= GIVEN RECORDS =

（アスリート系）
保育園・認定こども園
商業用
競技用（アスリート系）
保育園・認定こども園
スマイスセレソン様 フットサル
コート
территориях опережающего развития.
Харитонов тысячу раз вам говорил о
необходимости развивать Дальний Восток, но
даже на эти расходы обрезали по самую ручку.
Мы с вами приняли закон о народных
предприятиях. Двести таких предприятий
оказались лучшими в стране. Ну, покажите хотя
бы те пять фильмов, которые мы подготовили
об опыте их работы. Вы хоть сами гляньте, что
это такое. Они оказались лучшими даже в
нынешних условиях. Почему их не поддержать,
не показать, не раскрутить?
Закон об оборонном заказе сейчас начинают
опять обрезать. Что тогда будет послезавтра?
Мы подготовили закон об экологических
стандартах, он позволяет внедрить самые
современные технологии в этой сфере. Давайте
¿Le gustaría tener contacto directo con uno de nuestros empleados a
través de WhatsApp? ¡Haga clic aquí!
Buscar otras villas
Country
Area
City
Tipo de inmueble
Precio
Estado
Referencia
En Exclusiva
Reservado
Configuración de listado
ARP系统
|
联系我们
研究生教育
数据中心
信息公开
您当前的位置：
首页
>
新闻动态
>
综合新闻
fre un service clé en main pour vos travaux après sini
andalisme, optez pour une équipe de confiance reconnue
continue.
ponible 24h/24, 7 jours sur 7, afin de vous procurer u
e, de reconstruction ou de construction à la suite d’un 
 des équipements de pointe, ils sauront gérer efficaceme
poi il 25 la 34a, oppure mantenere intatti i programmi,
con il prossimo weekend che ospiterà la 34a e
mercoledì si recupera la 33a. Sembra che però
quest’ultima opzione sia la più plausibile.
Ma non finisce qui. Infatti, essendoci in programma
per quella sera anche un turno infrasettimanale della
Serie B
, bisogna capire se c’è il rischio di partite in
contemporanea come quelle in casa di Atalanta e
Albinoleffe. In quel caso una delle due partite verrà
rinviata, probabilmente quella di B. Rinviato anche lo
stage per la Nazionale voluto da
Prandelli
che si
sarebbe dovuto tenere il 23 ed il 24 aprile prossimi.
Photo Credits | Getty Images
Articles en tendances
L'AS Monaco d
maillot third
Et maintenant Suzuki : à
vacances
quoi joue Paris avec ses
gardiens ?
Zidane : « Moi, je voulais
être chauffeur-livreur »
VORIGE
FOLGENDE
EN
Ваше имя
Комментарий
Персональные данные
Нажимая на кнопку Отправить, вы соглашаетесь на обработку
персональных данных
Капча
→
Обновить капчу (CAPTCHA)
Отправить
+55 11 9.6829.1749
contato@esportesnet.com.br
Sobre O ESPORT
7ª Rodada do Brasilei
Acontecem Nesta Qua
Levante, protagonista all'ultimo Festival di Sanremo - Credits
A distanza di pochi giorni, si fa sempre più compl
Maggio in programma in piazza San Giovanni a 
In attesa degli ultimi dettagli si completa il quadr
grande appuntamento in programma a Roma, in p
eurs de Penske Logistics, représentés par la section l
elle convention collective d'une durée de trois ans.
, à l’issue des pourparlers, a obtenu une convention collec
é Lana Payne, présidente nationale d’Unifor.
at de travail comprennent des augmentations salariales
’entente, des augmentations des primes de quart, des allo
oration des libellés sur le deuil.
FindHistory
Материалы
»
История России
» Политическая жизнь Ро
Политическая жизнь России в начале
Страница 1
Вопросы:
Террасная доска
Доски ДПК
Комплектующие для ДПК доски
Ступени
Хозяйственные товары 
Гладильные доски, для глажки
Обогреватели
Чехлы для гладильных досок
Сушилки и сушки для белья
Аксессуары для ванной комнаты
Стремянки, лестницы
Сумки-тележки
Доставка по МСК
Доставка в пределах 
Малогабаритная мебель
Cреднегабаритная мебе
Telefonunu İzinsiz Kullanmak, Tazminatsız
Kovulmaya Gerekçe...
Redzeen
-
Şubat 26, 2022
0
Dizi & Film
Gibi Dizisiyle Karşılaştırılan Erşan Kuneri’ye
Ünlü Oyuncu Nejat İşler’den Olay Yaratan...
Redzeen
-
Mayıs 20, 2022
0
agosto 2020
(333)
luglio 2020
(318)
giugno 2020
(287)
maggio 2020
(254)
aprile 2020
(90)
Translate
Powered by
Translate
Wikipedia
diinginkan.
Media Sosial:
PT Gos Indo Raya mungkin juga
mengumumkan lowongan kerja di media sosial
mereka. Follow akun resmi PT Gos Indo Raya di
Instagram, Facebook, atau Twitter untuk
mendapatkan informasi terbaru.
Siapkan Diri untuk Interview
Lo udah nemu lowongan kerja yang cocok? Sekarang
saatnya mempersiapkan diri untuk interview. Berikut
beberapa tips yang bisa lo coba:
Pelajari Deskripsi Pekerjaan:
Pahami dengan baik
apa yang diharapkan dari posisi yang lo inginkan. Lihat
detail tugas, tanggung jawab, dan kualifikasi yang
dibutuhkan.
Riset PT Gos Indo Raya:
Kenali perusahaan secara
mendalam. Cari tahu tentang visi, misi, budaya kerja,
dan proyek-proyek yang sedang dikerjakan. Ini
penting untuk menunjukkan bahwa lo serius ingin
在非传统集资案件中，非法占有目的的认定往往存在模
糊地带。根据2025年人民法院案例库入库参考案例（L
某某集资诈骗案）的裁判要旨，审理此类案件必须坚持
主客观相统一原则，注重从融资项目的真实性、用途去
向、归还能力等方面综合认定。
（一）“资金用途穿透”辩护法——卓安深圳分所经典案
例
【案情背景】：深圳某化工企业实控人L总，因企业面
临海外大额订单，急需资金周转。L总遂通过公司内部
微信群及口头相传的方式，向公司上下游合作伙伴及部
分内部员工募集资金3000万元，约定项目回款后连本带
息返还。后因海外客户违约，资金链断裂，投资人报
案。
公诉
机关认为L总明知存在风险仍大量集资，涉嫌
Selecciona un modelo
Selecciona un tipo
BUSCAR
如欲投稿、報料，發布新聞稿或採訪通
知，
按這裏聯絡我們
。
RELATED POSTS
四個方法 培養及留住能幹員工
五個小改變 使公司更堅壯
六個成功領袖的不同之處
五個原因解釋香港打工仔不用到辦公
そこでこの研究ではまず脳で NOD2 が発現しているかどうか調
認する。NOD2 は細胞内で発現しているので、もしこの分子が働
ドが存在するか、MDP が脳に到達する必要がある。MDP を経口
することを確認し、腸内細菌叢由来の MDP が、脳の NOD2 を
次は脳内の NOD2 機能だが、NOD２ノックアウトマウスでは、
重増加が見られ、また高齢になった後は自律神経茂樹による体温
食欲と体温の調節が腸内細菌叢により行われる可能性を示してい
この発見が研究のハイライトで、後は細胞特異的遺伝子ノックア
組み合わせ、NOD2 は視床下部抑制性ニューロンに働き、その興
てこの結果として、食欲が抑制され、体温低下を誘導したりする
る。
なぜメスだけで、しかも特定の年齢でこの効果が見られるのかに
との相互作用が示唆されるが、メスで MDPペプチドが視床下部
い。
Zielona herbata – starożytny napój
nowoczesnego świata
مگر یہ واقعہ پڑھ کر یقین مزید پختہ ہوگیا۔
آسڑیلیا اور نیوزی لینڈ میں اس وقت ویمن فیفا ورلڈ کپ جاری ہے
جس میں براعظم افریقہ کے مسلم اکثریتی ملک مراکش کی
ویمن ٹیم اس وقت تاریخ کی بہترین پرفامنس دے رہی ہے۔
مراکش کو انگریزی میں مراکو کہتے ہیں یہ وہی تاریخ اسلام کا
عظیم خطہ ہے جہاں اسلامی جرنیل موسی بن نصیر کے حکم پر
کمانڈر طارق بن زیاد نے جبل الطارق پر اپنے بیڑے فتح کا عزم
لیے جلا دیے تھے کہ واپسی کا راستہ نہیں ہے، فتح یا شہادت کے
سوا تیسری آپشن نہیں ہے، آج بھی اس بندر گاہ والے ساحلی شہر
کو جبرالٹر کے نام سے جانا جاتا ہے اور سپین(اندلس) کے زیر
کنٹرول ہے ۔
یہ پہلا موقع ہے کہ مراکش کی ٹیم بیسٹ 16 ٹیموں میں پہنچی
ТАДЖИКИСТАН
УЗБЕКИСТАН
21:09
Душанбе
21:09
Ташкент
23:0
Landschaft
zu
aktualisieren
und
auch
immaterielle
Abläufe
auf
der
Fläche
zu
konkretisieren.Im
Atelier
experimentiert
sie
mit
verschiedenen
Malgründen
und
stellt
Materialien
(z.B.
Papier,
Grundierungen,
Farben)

= REQUIRED WORK =
Print the data verbatim, line for line, from its very first line through the line containing "Ma non finisce", with both of those lines included.

= OUTPUT FOR THIS EXERCISE =
（アスリート系）
保育園・認定こども園
商業用
競技用（アスリート系）
保育園・認定こども園
スマイスセレソン様 フットサル
コート
территориях опережающего развития.
Харитонов тысячу раз вам говорил о
необходимости развивать Дальний Восток, но
даже на эти расходы обрезали по самую ручку.
Мы с вами приняли закон о народных
предприятиях. Двести таких предприятий
оказались лучшими в стране. Ну, покажите хотя
бы те пять фильмов, которые мы подготовили
об опыте их работы. Вы хоть сами гляньте, что
это такое. Они оказались лучшими даже в
нынешних условиях. Почему их не поддержать,
не показать, не раскрутить?
Закон об оборонном заказе сейчас начинают
опять обрезать. Что тогда будет послезавтра?
Мы подготовили закон об экологических
стандартах, он позволяет внедрить самые
современные технологии в этой сфере. Давайте
¿Le gustaría tener contacto directo con uno de nuestros empleados a
través de WhatsApp? ¡Haga clic aquí!
Buscar otras villas
Country
Area
City
Tipo de inmueble
Precio
Estado
Referencia
En Exclusiva
Reservado
Configuración de listado
ARP系统
|
联系我们
研究生教育
数据中心
信息公开
您当前的位置：
首页
>
新闻动态
>
综合新闻
fre un service clé en main pour vos travaux après sini
andalisme, optez pour une équipe de confiance reconnue
continue.
ponible 24h/24, 7 jours sur 7, afin de vous procurer u
e, de reconstruction ou de construction à la suite d’un 
 des équipements de pointe, ils sauront gérer efficaceme
poi il 25 la 34a, oppure mantenere intatti i programmi,
con il prossimo weekend che ospiterà la 34a e
mercoledì si recupera la 33a. Sembra che però
quest’ultima opzione sia la più plausibile.
Ma non finisce qui. Infatti, essendoci in programma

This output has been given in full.